At present, most coronavirus testing performed in the U.S. has been sent to the Centers for Disease Control and Prevention (CDC) in Atlanta and some state public health labs. Transport time, however, may be proving to be problematic in making quick, potentially life-saving diagnoses.

“So once the sample actually gets to those testing labs, the test itself can be performed in a number of hours. But it's really the transport time from where the patient is, to either the CDC or the public health lab, that's increasing the amount of time it takes for results to get back to the physician,” Binnicker said. “So I've heard reports from 24 hours to several days or even a week for physicians to be getting reports back."

“What we're starting to see now, though, is over the course of the next week, we're going to see reference labs and hopefully some other clinical labs that are offering the molecular test,” he continued.  “And as we started to see more testing performed, hopefully those results will be getting to the physician in a much shorter amount of time.”

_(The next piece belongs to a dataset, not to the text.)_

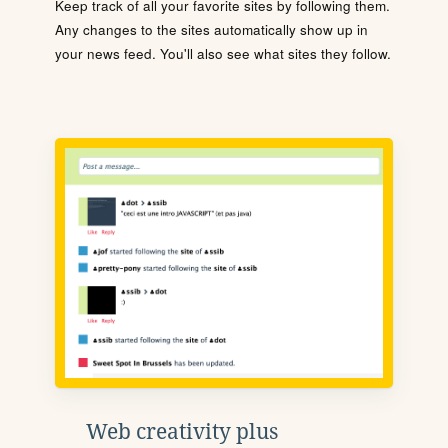
Keep track of all your favorite sites by following them.
Any changes to the sites automatically show up in
your news feed. You'll also see what sites they follow.
Web creativity plus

Ultimately, Binnicker hopes that “physicians will be getting their results the same day that they're seeing the patient.”

Regarding his thoughts on whether or not the coronavirus will be potentially classified as a pandemic, Binnicker said that his opinion aligns with the WHO’s latest ruling.


“I think the COVID-19 outbreak should definitely keep us vigilant and we need to be aware and working towards resolving this outbreak. But I do agree with the World Health Organization's decision to hold on classifying it as a pandemic,” he said. “A pandemic is really an event where an infectious disease spreads to a large number of people across the entire globe in most countries.

“I think the best way is to kind of paint that picture is to compare it to the H1N1 outbreak back in 2009. So in 2009, the H1N1 influenza virus infected about 16 million people in the United States. And the CDC estimates that it contributed to the deaths of about 12,000 people in the US,” the virologist said. “And today, kind of in contrast, COVID-19 has infected about 100,000 thousand people worldwide and killed about 3,000 people worldwide.

“So [the] pandemic of COVID-19, hopefully we never get there...because that would involve millions of people being infected and many more deaths,” he concluded. “And so I think the entire health care community is committed to working as hard as we can to make sure that that doesn't happen.”